Exercise instructions:
All of the data should be repeated exactly; pictures are not part of the copy.

Data to examine:
....

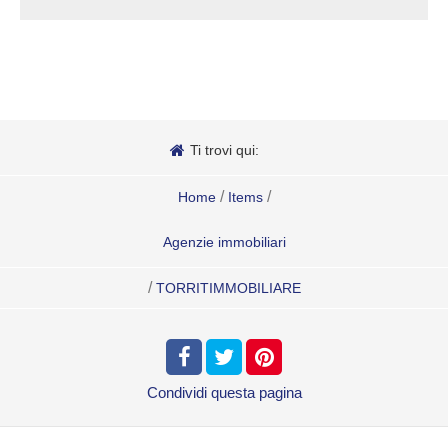
Ti trovi qui:
/
/
Home
Items
Agenzie immobiliari
/
TORRITIMMOBILIARE
Condividi
questa pagina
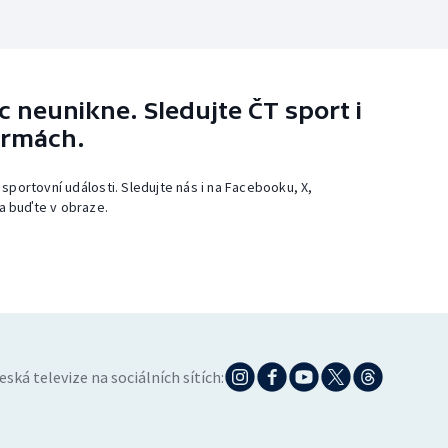
 neunikne. Sledujte ČT sport i
ormách.
 sportovní události. Sledujte nás i na Facebooku, X,
a buďte v obraze.
eská televize na sociálních sítích:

....

Result for this exercise:
Ti trovi qui:
/
/
Home
Items
Agenzie immobiliari
/
TORRITIMMOBILIARE
Condividi
questa pagina
 neunikne. Sledujte ČT sport i
ormách.
 sportovní události. Sledujte nás i na Facebooku, X,
a buďte v obraze.
eská televize na sociálních sítích:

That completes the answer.